1 - Olá! Já no texto 201, em que abordámos
de uma forma muito breve o tema de Deus
ou Deuses em Ricardo Reis
(Fernando Pessoa), se pôde
subentender um outro tema, aliás correlativo daquele primeiro, e que é o tema
da Fé Religiosa, o qual aqui e agora
abordaremos também com brevidade. Naturalmente que, quando há deuses para os
homens, é porque muitos destes, se não todos, acreditam naqueles e naquilo que
eles nos podem conceder.
Tornemos a
citar 3 versos de Ricardo Reis, já referidos no texto 201: (Eles, os deuses)
/Vêm fazer-nos crer / (…) / Que o mundo é mais extenso / Que o que se vê e
palpa”. Desta forma, ter fé é acreditar que as coisas são mais que coisas (pois
são coisas criadas por Deus) e também, muitas vezes, acreditar que as nossas próprias
ideias são mais que simples conceitos (subjectividades nossas), por se presumir
elas serem as verdadeiras e eternas realidades: Deus, as principais ideias da
nossa alma, etc. É assim todo o nosso mundo metafísico a ser aqui implicitamente
posto em causa, como explicitamente irá fazer o heterónimo Alberto Caeiro no
poema 210.
2 - Mas há em Ricardo Reis uma ode
em que ele explicita com abundância o tema da fé dos crentes (330), ode que,
por isso, não podemos deixar de citar numa sua grande parte:
“Vós que, crentes em Cristos e
Marias, / Turvais da minha fonte as claras águas / Só para me dizerdes / Que há
águas de outra espécie // Banhando prados com melhores horas - / Dessas outras
regiões pra que falar-me / Se estas águas e prados / São de aqui e me agradam?
// Esta realidade os deuses deram / E para bem real a deram externa. / Que serão
os meus sonhos / Mais que a obra dos deuses? // Deixai-me a Realidade do
momento / E os meus deuses tranquilos e imediatos / Que não moram no Vago / Mas
nos campos e rios. // Deixai-me a vida ir-se pagãmente / Acompanhada p’las
avenas ténues / Com que os juncos das margens / se confessam de Pã. // Vivei
nos vossos sonhos e deixai-me / O altar imortal onde é meu culto / E a visível
presença / Dos meus próximos deuses”.
3 - Neste poema, o sujeito poético dirige-se
e interpela os crentes dizendo-lhes que a fé deles turba e perturba as águas claras
desta vida terrena.

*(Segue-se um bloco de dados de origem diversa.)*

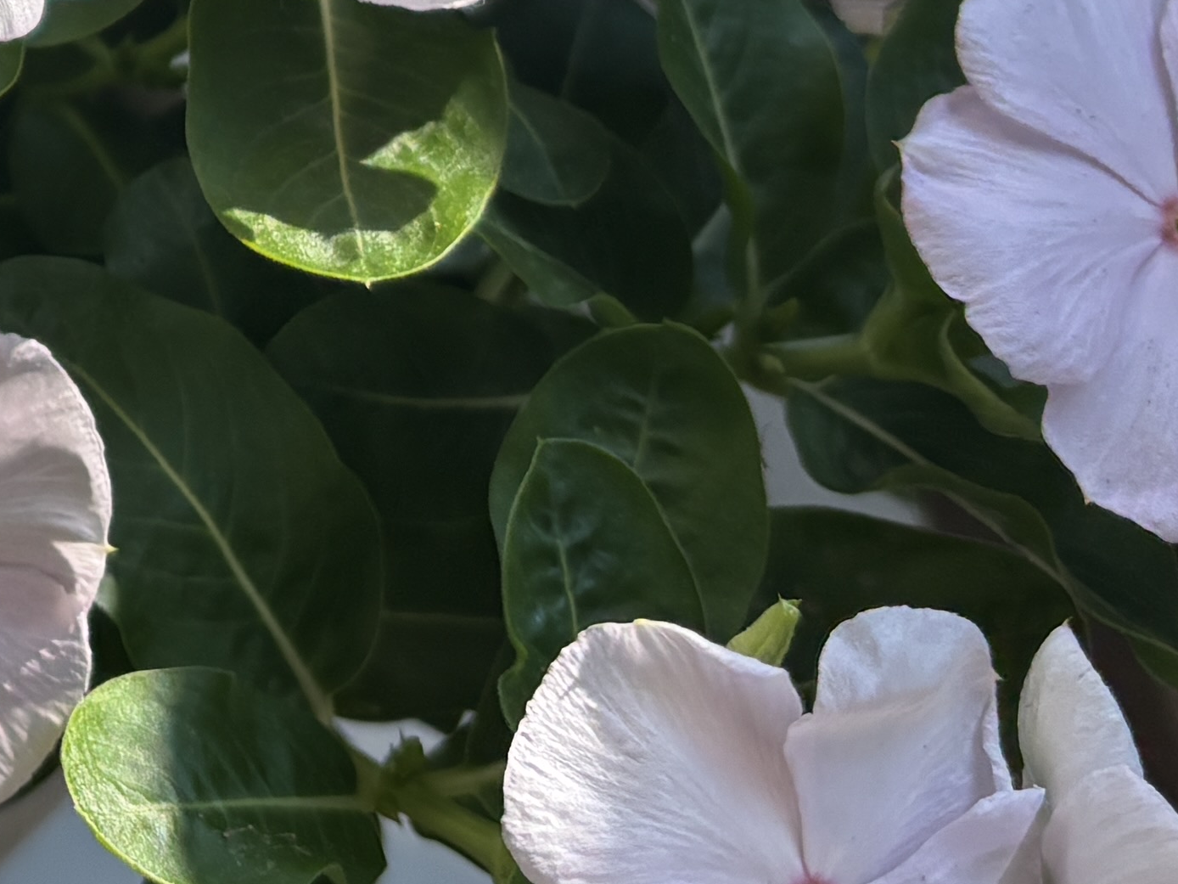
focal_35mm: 107
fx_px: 3641
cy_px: -416
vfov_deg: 13.1
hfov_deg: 17.1
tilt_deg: -40.9
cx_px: -427
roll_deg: -4.2
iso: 50
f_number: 1.6
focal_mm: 5.96
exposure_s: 1/2024
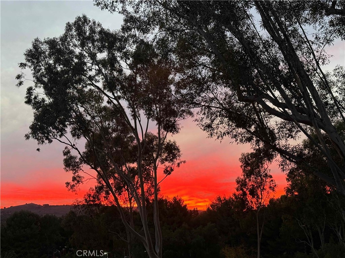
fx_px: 478
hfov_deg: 39.7
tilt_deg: +11.3
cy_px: 129
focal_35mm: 48
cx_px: 172
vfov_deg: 30.3
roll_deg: +3.3
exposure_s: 1/40
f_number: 1.78
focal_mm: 6.76
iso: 320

Ela faz com que as boas coisas e alegrias desta vida nunca
pareçam realmente verdadeiras e boas porque a fé promete coisas e alegrias
muito melhores.
Diz-lhes que esta realidade terrena
é que lhe agrada, uma realidade externa e por isso mesmo um “bem real”. O que o
sonho da fé dos crentes promete são maquinações dos deuses.
Explica que a realidade que lhe
agrada é a realidade do momento, com seus visíveis e próximos e tranquilos
deuses (Ceres, Apolo, Vénus, Pã …), os quais não moram no vago mas “nos campos
e rios”.
Ele deixa a sua vida ir-se pagãmente
… mas essa vida também é de algum modo sagrada! Pois na pagã vida que escolheu
e vive também há um altar e um culto, o culto a esta mesma vida terrena, aos
seus próximos deuses e ao momento do agora que na vida está vivendo.
Esses “inúteis” crentes, enfim, que
se ocupem, como é de sua vontade e lhes pede a sua fé, em sonhar em algo de
melhor do que esta vida, mas que deixem para ele esta vida terrena sem lhe
turvarem as águas, para que possa consolar-se com essas “claras águas”.